Dlaczego? Otóż ów przesympatyczny król, który nawet mówiąc, że wszystko jest jego, łącznie z widokiem za oknem, bez wahania pozwala odejść wnuczce, bo nie akceptuje jej przyjaźni ze zwierzęciem – prawdopodobnie jedynym żywym stworzeniem, które darzy ona czystym uczuciem, nie wywołanym syndromem sztokholmskim, poczuciem obowiązku. Wnuczka Rozalinda podlega stuprocentowej deprywacji emocjonalnej. Czy zdecydowałaby się zamieszkać pod mostem, gdyby nie czuła, że jej potrzeby emocjonalne są nieważne? Jest niezrozumiana, niewysłuchana, potrzebna dziadkowi tylko jako lustro i jeszcze jeden skarb do posiadania.
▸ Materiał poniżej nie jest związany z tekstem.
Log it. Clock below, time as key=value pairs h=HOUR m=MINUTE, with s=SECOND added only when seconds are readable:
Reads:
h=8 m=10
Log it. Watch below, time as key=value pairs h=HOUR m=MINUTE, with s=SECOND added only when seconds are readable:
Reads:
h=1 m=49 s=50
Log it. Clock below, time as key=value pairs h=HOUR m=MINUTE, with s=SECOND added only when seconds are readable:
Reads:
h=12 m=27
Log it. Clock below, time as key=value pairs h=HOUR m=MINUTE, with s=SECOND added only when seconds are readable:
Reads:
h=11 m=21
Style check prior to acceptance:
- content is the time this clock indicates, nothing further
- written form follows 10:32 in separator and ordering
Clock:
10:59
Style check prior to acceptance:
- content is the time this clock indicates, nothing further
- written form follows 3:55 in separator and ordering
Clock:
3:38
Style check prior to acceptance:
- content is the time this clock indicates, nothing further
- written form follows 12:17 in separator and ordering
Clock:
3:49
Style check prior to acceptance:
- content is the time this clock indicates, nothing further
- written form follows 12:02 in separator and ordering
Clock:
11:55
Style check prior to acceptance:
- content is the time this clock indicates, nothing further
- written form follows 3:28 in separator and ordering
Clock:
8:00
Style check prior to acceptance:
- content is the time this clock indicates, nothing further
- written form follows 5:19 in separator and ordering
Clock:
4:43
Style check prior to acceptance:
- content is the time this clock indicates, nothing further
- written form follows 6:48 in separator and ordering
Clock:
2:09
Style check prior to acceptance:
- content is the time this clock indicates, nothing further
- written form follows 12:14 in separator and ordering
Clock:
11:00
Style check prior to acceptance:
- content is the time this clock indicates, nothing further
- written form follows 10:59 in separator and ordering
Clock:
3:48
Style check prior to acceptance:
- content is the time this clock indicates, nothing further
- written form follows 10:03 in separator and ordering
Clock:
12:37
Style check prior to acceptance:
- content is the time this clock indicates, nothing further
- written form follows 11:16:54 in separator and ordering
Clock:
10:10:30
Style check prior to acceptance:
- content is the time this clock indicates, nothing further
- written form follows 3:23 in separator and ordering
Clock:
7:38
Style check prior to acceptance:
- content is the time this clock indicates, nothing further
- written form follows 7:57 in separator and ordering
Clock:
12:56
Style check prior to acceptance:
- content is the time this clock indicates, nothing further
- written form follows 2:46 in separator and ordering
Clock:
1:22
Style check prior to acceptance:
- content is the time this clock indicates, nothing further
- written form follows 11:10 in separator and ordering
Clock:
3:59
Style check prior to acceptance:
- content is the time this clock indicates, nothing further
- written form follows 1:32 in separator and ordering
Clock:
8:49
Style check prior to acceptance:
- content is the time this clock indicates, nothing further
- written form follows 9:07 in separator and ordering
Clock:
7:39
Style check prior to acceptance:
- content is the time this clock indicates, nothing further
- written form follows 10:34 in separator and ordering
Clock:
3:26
Jednocześnie – jest wyizolowana społecznie, de facto skrzywdzona nieakceptacją.
W bajkach zło zostaje ukarane. Owszem królowi giną przedmioty, nawet krajobraz, ale to tylko zwiększa paranoję starca. O wnuczce dawno zapomniał. Za to opowiadacz vel ściemniacz sufluje dziewczynie narrację, o biednym starym władcy. Oczywiście skruszy jej serce i Rozalinda nie tylko postanowi zaryzykować życiem przyjaciółki kury (wszak to przecież wciąż świeży materiał na rosół), ale nawet dokooptuje dwóch zapoznanych pod mostem proletariuszy, którzy stanowią szansę na przywrócenie dziadkowi humoru.
I jak przystało na wzorową rodzinę dysfunkcyjną – to dziecko przejmuje rolę bohatera. Stara się naprawić sytuację, czuje odpowiedzialność za funkcjonowanie dziadka – klasycznego sprawcy przemocy domowej. Jest współuzależnione od swojego oprawcy, ba, przyjmuje rolę dziecka-maskotki starając się rozładować napięcie poprzez żarty wspólnie z parą bezdomnych.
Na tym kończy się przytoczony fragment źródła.